» What is expected: Start at the line in the entries below that contains "28: (638, 380, 0.47)", stop at the line that contains "39: (665, 479, 0.44)", and output exactly the lines in that span, both ends included.

Segment Start: Data to use

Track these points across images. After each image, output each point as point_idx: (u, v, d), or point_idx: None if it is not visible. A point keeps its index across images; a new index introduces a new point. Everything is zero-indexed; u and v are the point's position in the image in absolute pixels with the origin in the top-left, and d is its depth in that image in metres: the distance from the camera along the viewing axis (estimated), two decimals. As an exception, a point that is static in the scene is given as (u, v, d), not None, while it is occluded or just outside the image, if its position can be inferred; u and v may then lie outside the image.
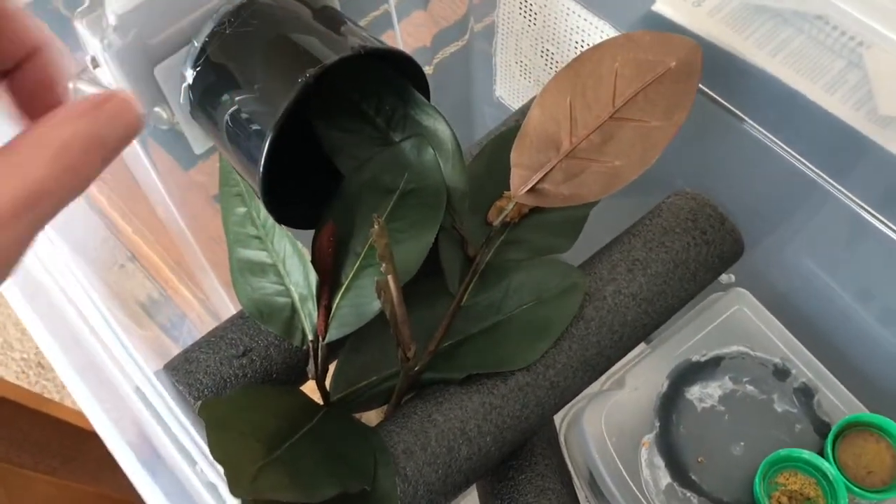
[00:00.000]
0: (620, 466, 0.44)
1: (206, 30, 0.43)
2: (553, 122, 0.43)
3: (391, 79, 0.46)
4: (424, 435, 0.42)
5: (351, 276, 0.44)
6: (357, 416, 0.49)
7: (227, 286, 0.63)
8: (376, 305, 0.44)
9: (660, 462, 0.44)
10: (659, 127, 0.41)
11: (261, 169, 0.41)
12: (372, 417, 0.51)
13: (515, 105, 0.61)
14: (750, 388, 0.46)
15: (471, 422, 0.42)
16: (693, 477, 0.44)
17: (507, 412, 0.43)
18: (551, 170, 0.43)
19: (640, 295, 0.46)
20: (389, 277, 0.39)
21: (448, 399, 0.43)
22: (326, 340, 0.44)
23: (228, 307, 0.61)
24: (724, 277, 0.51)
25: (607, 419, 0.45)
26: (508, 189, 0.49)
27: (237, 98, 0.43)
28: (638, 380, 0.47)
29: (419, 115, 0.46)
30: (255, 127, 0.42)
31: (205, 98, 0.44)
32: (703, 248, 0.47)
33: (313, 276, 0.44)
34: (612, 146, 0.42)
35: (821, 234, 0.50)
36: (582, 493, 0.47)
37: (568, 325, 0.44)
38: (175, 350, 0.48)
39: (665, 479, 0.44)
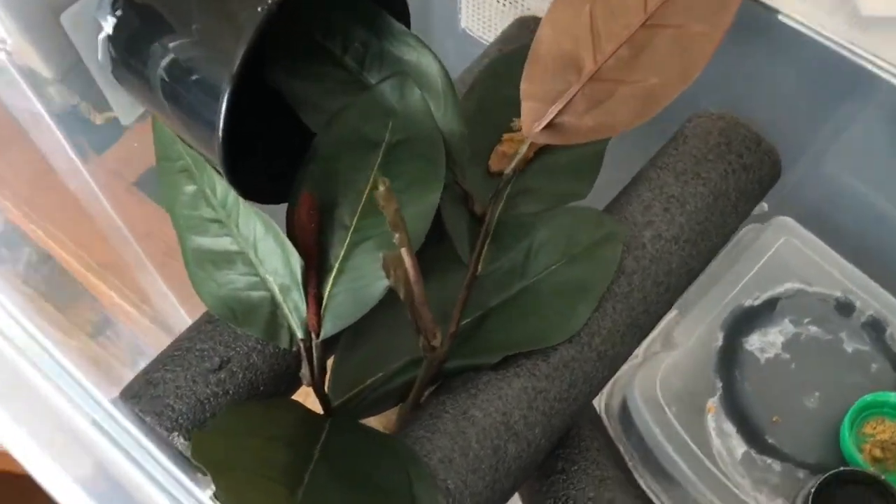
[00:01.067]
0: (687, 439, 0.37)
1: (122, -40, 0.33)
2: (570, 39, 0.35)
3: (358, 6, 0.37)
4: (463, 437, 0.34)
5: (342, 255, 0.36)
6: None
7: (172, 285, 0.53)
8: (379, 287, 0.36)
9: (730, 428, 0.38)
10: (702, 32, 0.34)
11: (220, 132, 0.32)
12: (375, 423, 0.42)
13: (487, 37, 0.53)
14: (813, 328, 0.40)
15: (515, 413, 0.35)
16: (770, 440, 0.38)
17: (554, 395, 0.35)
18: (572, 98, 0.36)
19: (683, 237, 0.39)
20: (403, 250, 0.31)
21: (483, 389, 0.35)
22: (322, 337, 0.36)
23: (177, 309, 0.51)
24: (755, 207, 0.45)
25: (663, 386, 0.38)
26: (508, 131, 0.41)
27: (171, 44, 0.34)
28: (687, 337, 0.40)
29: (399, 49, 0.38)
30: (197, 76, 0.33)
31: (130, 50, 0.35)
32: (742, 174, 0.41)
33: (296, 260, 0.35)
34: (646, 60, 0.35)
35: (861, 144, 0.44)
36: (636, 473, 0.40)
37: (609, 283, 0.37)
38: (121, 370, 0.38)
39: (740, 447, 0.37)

Segment End: Data to use
Segment Start: Data to use

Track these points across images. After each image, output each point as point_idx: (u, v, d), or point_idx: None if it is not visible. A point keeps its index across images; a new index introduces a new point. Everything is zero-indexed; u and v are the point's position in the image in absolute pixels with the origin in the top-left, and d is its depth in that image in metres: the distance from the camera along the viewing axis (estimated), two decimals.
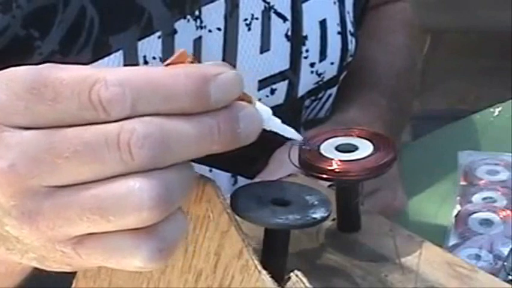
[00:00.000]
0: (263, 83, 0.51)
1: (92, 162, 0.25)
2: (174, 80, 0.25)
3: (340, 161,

Segment End: Data to use
Segment Start: Data to use

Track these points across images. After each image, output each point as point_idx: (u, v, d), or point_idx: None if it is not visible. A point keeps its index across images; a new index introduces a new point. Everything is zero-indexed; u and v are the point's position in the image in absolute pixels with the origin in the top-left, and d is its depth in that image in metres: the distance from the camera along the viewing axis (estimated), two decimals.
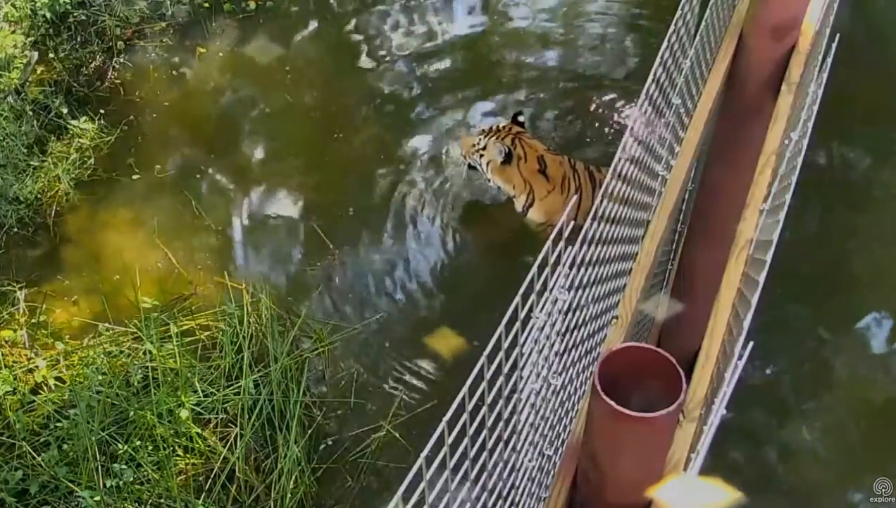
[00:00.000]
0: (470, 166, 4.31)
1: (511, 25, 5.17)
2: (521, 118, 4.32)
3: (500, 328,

Segment End: Data to use

» Answer to the problem:
28: (638, 380, 0.47)
29: (419, 115, 0.46)
30: (255, 127, 0.42)
31: (205, 98, 0.44)
32: (703, 248, 0.47)
33: (313, 276, 0.44)
34: (612, 146, 0.42)
35: (821, 234, 0.50)
36: (582, 493, 0.47)
37: (568, 325, 0.44)
38: (175, 350, 0.48)
39: (665, 479, 0.44)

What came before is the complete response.